In an interview he gave towards the end of his life, my favorite singer, Jacques Brel, said what I find to be one of the most meaningful things of all time about aging. He said,
We teach [a child] little by little to be prudent, to be well-behaved, to be thrifty — but not in terms of money, in the worst sense of the word. We teach him to save his energy. We teach him hope, but a bad kind of hope. We say, “things will happen to you,” but nothing ever happens. In my life, the only thing that ever happened was myself.
We teach them to wait for things. Rarely do we tell children that what they will see is what they will do. It’s rare to say that, at least, to my knowledge. [We should tell them] “Don’t wait for anything, except yourself.” Because it’s terrifying, seeing all of these people waiting.

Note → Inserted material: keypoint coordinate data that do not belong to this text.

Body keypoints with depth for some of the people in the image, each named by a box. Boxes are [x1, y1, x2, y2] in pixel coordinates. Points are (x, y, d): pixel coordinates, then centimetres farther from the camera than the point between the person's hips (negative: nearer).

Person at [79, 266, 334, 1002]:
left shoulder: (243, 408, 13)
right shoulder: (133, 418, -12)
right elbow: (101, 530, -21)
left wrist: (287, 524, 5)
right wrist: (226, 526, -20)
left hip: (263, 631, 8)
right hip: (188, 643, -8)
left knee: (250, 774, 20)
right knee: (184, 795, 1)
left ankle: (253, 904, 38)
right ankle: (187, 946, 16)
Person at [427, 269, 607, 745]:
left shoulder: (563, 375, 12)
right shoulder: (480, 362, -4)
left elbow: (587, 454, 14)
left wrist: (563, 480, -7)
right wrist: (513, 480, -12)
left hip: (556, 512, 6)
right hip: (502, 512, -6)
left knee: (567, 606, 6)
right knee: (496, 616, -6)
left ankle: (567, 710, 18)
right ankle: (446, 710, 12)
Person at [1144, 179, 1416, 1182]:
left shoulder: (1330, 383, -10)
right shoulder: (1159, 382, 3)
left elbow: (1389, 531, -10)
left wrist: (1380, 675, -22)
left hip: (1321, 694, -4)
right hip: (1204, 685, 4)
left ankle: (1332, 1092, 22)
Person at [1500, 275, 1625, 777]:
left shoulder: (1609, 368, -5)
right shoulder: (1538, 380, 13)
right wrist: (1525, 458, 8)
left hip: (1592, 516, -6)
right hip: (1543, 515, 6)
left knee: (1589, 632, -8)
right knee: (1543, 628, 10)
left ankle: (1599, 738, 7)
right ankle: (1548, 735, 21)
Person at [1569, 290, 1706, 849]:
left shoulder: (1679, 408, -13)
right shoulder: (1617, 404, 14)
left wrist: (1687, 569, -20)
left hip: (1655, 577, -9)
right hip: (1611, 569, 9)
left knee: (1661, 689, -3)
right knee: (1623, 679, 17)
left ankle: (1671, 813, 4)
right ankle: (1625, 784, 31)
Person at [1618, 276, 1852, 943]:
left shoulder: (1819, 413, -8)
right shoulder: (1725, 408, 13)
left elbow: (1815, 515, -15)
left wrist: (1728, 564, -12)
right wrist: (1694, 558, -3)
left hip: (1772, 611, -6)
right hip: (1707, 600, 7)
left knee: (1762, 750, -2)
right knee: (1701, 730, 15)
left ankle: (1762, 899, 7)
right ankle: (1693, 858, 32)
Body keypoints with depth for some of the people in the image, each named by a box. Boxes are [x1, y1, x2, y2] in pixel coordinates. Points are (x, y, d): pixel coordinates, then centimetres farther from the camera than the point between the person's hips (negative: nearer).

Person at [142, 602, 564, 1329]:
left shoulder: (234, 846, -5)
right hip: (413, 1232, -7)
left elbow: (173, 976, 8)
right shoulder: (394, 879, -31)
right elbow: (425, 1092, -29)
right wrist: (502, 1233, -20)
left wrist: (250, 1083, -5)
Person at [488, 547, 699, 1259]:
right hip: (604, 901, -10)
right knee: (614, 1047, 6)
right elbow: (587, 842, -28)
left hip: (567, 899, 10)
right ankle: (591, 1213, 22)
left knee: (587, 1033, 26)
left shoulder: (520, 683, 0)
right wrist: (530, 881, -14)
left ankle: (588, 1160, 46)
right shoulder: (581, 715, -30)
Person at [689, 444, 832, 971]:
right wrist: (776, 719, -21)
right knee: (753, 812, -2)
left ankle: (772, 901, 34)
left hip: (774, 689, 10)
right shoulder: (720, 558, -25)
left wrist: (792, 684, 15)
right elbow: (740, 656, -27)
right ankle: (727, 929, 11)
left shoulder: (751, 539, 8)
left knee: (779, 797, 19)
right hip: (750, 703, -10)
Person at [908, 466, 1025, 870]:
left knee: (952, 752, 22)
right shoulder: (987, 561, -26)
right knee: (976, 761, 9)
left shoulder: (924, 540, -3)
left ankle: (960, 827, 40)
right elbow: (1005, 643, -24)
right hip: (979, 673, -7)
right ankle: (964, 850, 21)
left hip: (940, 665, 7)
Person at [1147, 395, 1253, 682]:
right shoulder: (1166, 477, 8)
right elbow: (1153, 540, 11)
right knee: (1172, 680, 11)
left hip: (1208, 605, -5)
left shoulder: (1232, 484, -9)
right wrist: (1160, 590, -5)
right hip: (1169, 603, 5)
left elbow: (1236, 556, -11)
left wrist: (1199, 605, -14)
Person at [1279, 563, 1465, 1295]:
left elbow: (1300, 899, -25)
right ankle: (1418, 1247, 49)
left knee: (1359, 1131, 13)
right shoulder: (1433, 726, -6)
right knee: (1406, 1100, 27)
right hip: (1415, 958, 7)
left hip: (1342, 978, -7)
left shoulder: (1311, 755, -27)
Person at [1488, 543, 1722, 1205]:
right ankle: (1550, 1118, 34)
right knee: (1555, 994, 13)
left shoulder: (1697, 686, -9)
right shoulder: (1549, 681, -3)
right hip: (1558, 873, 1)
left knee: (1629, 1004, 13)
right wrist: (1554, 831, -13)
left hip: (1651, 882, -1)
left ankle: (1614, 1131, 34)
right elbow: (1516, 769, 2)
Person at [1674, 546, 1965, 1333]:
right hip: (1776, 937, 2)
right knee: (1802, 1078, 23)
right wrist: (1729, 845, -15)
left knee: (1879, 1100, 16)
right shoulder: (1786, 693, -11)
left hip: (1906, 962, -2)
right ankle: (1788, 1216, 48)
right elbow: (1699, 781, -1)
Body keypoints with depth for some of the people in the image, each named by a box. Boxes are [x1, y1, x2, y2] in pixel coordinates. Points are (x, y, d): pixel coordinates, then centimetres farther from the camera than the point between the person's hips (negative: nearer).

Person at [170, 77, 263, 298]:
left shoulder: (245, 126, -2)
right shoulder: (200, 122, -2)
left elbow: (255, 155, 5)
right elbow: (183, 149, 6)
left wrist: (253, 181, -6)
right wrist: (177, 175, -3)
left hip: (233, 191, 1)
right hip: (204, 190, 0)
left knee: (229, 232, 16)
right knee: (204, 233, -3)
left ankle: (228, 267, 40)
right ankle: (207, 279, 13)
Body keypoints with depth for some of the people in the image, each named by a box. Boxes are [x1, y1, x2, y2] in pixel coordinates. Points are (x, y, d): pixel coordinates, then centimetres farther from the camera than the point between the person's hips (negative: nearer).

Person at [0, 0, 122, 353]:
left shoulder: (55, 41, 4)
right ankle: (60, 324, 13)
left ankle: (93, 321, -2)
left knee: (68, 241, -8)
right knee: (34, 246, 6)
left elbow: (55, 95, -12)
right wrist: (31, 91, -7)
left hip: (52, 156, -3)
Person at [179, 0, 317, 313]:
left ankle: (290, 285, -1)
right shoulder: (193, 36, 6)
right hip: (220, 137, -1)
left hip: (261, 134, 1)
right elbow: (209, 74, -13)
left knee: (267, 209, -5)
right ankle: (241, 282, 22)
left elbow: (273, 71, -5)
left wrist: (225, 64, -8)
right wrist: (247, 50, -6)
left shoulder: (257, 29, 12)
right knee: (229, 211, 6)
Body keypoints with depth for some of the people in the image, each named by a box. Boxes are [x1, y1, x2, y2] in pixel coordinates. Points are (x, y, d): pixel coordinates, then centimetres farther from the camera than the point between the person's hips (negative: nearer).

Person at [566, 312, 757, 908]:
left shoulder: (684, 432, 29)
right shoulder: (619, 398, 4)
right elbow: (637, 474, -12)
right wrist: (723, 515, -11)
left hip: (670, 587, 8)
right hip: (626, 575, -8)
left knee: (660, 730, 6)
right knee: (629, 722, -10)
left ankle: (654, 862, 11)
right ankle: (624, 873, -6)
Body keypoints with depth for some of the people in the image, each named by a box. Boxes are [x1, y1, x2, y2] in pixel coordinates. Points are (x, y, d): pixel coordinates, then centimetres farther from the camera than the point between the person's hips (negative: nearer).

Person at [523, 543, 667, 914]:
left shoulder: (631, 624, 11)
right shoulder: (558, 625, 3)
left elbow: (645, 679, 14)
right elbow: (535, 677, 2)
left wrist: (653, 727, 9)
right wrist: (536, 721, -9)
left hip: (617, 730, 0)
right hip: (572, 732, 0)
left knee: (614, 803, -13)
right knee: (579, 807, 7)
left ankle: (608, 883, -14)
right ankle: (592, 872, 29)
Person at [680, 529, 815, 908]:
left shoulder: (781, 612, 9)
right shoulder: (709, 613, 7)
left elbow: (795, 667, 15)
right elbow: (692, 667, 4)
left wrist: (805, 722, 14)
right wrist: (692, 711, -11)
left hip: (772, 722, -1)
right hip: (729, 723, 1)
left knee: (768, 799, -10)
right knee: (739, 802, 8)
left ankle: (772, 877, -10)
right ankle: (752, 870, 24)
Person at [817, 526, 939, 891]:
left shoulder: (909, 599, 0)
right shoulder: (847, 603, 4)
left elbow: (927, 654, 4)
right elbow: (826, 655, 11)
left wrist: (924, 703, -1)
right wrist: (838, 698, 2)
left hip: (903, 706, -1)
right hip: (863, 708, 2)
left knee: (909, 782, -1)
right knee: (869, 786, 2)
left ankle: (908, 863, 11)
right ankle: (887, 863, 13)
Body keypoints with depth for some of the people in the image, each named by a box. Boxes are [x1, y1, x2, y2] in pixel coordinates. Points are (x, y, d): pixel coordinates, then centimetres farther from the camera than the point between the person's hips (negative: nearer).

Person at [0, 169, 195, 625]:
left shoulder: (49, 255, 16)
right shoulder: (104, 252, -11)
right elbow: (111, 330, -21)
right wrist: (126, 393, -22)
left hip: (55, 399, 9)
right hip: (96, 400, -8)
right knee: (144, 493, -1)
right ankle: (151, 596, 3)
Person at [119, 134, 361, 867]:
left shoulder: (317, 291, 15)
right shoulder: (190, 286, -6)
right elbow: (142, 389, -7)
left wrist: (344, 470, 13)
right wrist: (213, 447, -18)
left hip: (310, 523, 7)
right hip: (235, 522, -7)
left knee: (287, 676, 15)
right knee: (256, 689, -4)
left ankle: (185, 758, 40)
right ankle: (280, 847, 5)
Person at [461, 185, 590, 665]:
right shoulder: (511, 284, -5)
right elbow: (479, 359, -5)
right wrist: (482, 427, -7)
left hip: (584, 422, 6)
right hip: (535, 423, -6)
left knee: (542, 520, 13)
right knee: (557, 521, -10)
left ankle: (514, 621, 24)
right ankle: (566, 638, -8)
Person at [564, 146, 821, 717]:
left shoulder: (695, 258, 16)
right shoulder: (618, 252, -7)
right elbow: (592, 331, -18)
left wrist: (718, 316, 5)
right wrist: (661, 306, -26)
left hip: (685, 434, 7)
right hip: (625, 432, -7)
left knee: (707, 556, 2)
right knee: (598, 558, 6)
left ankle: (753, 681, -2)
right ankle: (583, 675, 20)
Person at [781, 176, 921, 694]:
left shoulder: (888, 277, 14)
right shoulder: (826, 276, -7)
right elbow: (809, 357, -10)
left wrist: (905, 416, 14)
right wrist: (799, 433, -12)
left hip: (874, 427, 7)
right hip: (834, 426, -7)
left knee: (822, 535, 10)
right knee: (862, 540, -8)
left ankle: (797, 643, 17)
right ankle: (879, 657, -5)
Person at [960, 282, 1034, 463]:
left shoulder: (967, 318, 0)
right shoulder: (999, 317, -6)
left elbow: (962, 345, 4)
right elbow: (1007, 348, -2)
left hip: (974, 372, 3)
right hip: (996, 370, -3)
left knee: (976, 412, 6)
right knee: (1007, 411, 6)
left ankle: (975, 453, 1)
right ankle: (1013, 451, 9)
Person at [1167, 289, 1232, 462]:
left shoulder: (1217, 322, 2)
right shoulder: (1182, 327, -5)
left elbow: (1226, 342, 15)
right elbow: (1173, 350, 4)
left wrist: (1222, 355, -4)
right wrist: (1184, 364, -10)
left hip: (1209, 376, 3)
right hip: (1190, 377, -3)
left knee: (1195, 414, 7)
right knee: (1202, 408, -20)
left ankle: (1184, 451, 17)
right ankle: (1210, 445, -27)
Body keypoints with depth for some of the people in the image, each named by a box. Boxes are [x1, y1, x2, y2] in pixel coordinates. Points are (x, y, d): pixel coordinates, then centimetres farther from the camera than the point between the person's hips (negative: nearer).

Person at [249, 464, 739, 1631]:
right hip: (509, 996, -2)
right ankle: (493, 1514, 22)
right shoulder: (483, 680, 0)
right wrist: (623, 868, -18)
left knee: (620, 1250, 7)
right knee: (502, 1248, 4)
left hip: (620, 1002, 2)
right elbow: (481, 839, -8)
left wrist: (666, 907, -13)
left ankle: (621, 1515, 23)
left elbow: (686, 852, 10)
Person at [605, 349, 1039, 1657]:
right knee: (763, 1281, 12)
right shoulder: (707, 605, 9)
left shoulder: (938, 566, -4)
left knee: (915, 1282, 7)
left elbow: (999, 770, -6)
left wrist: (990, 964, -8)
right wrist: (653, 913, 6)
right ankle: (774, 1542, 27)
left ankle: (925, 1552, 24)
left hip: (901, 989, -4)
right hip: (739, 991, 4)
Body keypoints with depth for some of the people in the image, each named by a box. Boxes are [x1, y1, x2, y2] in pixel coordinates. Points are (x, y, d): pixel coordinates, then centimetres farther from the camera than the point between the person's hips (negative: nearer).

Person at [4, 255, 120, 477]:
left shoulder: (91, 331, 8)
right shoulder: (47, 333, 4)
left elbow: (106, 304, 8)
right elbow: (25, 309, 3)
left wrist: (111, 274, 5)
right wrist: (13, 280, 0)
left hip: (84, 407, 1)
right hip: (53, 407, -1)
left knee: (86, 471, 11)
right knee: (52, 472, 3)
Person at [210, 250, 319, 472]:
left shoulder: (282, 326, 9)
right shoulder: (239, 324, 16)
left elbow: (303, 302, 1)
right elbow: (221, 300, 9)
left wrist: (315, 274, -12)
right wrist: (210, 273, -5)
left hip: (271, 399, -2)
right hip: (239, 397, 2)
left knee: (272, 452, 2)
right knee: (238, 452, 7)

The friend who told me that I was “clean-cut,” as it happens, is also a coworker. She later clarified that she meant that I rarely talk about doing “bad” things in my writing, even in a confessional-blogging atmosphere that puts a high premium on drugs, on sex, on revealing the parts of your life that society has always told us to hide. And there is value in doing this, but she is right that it has never been my style. In many ways, when I write, I think about my soon-to-be 18-year-old sister, who looks to me in life as a model for the kind of person she might grow up to be. With her, I would never encourage any of the mistakes that I have made, and fiercely want for her to find financial and professional independence. I want her to wake up early, eat a bowl of fruit, and only go out once or twice a week beyond 10 PM. I want her life to be one of options, and comfort created at her own hand. Though it generates a kind of fear in my own life, I want her to be thrifty with her energy, just as I have become with mine. I want her life to be about building, and not about burning at both ends. I want her to become an adult, even if it means she will field comments about how “clean-cut” she comes seems at parties.
But maybe Brel was right, and I am telling her to wait for the wrong things. Because even when the wrong things were happening in my life, it was always me. I was so thoroughly and recklessly myself, that maybe I would not have become the person I am had I always been focused on the future. Maybe, even today, I am focusing too much on what’s ahead and putting off too much of what I could be doing right now. But I have hope that there is a middle ground in all of this, and that it comes when you realize — in a cold-water-on-the-face moment — that you are really an adult, but that there is no part of this which has to mean you are boring.